** SELECTED EXCERPT **
▽

0

The CSV file I'm trying to change has 2 columns

Part Number.    Qty
h36fsde (1)      6
gr3jgr  (1)      2
qmdd12  (2)      9

It is basically a list of part numbers in the first column followed by quantities in the second column. I need to remove the (number in brackets) in column one as above (1) (1) (2) because this relates to page numbers and it causes a problem when I try to import it.

Ideally my list should be:

Part Number.    Qty
h36fsde          6
gr3jgr           2
qmdd12           9

So far the code I have allows me to choose the file I wish to change with Tkinter, then I'm trying to replace "(1)" with " " and then create a new directory if it doesn't exist called quotations and write the csv to that directory. So far it loads the file okay and writes a file new5.csv to the quotations folder, however it does not replace the "(1)" with a " " so please can someone let me know what I am doing wrong? I either need to simply remove the bracketed numbers all together or replace them with a " "

△

** EXERCISE 1 **
List every part number that appears in the forum post about editing the CSV file, without the bracketed page numbers.

** PROVIDED DATA **
▽

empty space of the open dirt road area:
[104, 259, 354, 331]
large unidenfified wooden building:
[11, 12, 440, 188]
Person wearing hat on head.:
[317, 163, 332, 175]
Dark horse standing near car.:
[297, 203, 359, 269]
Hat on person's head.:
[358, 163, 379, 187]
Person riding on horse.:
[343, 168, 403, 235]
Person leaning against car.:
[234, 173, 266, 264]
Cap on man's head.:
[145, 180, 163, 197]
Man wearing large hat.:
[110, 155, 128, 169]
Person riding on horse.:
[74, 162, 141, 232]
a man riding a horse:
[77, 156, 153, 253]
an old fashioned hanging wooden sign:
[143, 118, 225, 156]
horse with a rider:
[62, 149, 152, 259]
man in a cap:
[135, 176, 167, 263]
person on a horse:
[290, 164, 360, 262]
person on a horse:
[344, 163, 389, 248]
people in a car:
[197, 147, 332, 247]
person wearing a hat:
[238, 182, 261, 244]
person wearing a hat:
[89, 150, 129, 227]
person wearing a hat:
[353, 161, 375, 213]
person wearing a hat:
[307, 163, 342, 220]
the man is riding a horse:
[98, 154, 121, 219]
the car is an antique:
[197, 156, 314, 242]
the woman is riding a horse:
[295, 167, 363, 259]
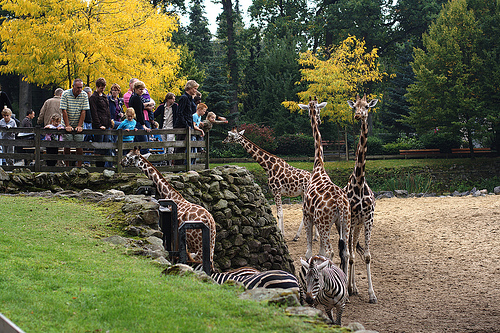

△

** EXERCISE 2 **
In the rows, copy the part that opens with the line containing "Cap on man's" and closes with the line containing "[197, 147, 332, 247]", keeping both of those lines.

** EXERCISE OUTPUT 1 **
h36fsde, gr3jgr, qmdd12

** EXERCISE OUTPUT 2 **
Cap on man's head.:
[145, 180, 163, 197]
Man wearing large hat.:
[110, 155, 128, 169]
Person riding on horse.:
[74, 162, 141, 232]
a man riding a horse:
[77, 156, 153, 253]
an old fashioned hanging wooden sign:
[143, 118, 225, 156]
horse with a rider:
[62, 149, 152, 259]
man in a cap:
[135, 176, 167, 263]
person on a horse:
[290, 164, 360, 262]
person on a horse:
[344, 163, 389, 248]
people in a car:
[197, 147, 332, 247]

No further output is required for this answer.